## WHAT YOU SHOULD DO
Exactly as they stand, set down the following records once more.

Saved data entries
^^^^^^^^^^^^^^^^

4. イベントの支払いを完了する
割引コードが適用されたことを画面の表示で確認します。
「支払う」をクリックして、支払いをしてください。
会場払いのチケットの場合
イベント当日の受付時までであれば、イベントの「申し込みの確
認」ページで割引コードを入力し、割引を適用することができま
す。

^^^^^^^^^^^^^^^^

## RESPONSE TO THE EXERCISE
4. イベントの支払いを完了する
割引コードが適用されたことを画面の表示で確認します。
「支払う」をクリックして、支払いをしてください。
会場払いのチケットの場合
イベント当日の受付時までであれば、イベントの「申し込みの確
認」ページで割引コードを入力し、割引を適用することができま
す。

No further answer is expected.